# TASK INSTRUCTIONS
Write out the records again with "zero-indexed" changed to "0-indexed" wherever it occurs and everything else kept the same. Omit the pictures from your version.

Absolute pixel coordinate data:
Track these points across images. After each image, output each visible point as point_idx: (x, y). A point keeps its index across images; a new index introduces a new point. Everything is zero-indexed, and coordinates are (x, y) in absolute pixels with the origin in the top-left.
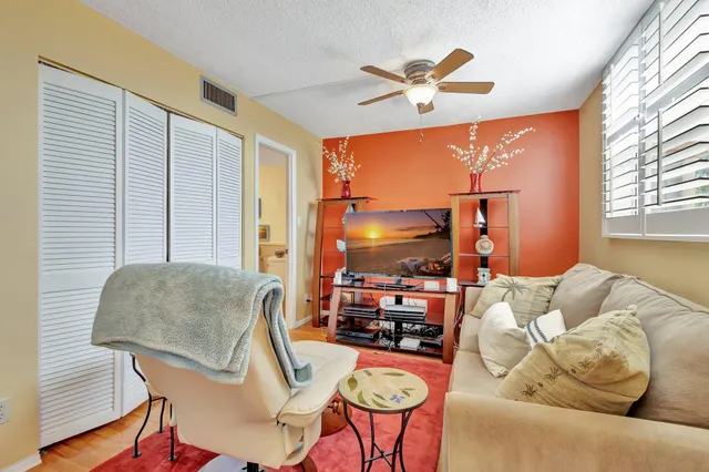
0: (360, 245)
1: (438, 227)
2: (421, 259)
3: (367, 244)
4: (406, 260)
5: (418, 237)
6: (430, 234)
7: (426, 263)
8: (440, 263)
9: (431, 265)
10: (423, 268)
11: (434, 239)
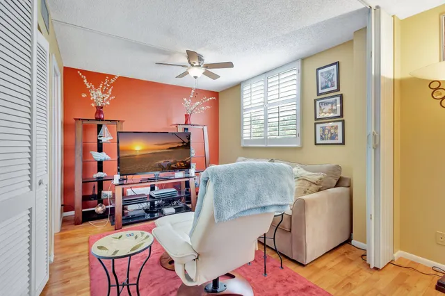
0: (127, 155)
1: (184, 142)
2: (172, 161)
3: (134, 154)
4: (162, 162)
5: (170, 148)
6: (178, 147)
7: (175, 163)
8: (184, 162)
9: (178, 164)
10: (173, 166)
11: (181, 150)
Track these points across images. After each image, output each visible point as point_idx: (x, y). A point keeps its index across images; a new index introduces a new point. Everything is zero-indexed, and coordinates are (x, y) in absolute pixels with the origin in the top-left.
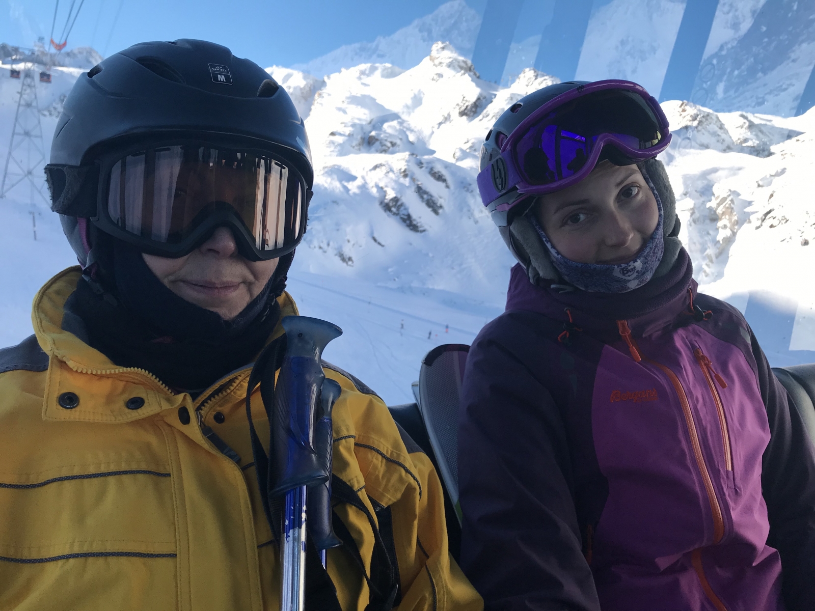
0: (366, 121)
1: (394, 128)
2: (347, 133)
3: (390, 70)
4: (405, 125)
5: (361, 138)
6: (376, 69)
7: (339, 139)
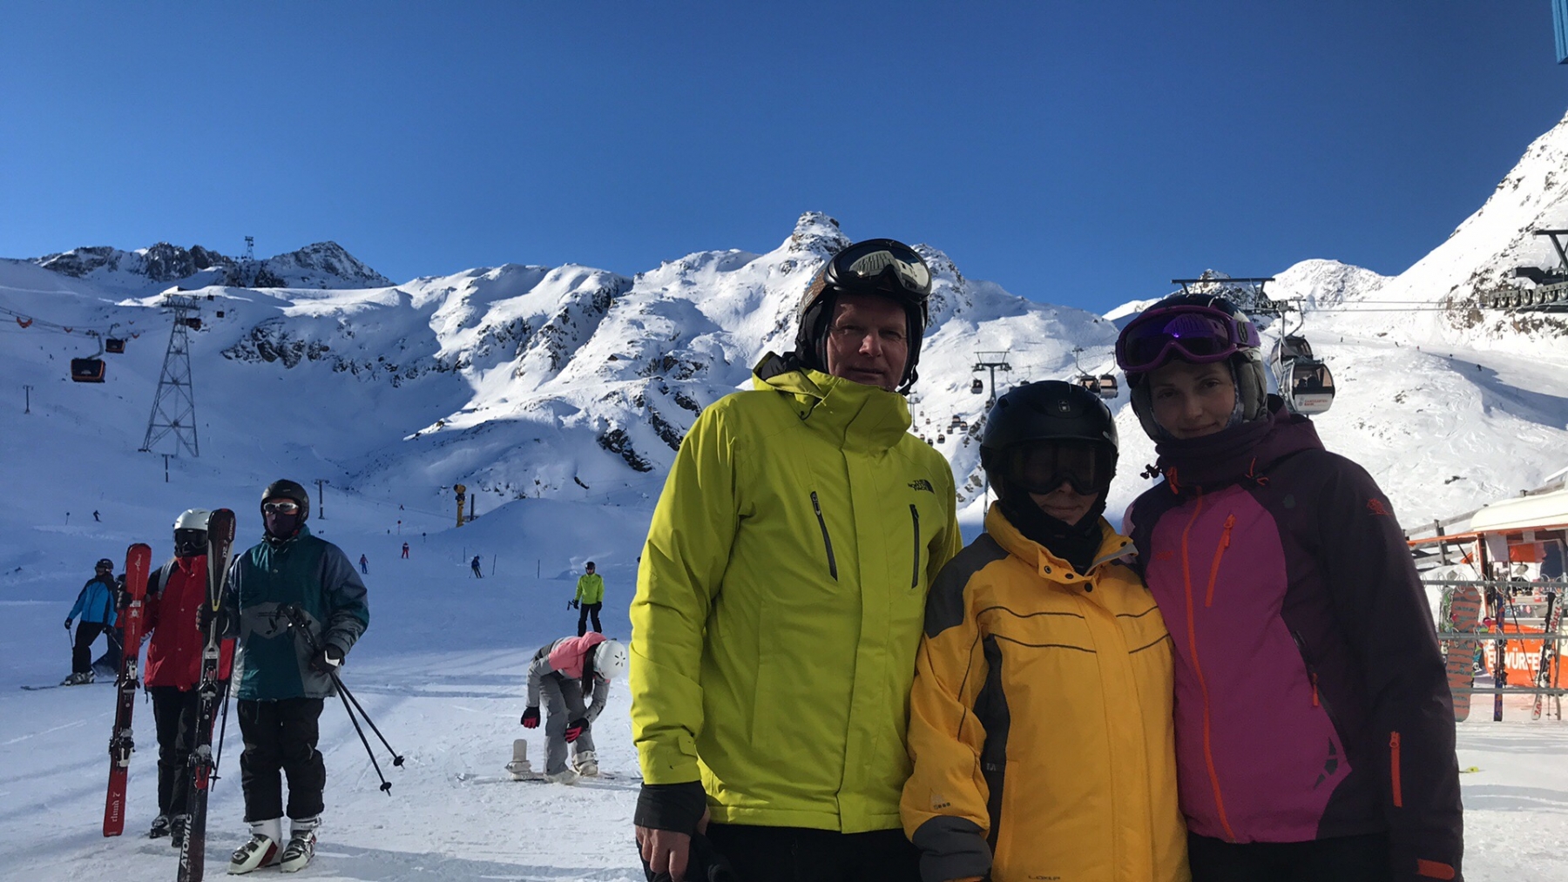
0: (667, 336)
1: (707, 344)
2: (633, 357)
3: (733, 259)
4: (724, 338)
5: (654, 361)
6: (711, 258)
7: (619, 364)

# ANSWER SPACE
Track these points across images. After each image, output each visible point as point_idx: (x, y). A point keeps its index across images; a new index introduces a new point. Everything is 0-indexed, and coordinates are (x, y) in absolute pixels with the origin in the top-left.
0: (360, 245)
1: (438, 227)
2: (421, 259)
3: (367, 244)
4: (406, 260)
5: (418, 237)
6: (430, 234)
7: (426, 263)
8: (440, 263)
9: (431, 265)
10: (423, 268)
11: (434, 239)
0: (127, 155)
1: (184, 142)
2: (172, 161)
3: (134, 154)
4: (162, 162)
5: (170, 148)
6: (178, 147)
7: (175, 163)
8: (184, 162)
9: (178, 164)
10: (173, 166)
11: (181, 150)
Track these points across images. After each image, output each visible point as point_idx: (x, y). A point keeps its index across images; a new index introduces a new point. Everything is 0-indexed, and coordinates are (x, y) in absolute pixels with the origin in the top-left.
0: (366, 121)
1: (394, 128)
2: (347, 133)
3: (390, 70)
4: (405, 125)
5: (361, 138)
6: (376, 69)
7: (339, 139)
0: (667, 336)
1: (707, 344)
2: (633, 357)
3: (733, 259)
4: (724, 338)
5: (654, 361)
6: (711, 258)
7: (619, 364)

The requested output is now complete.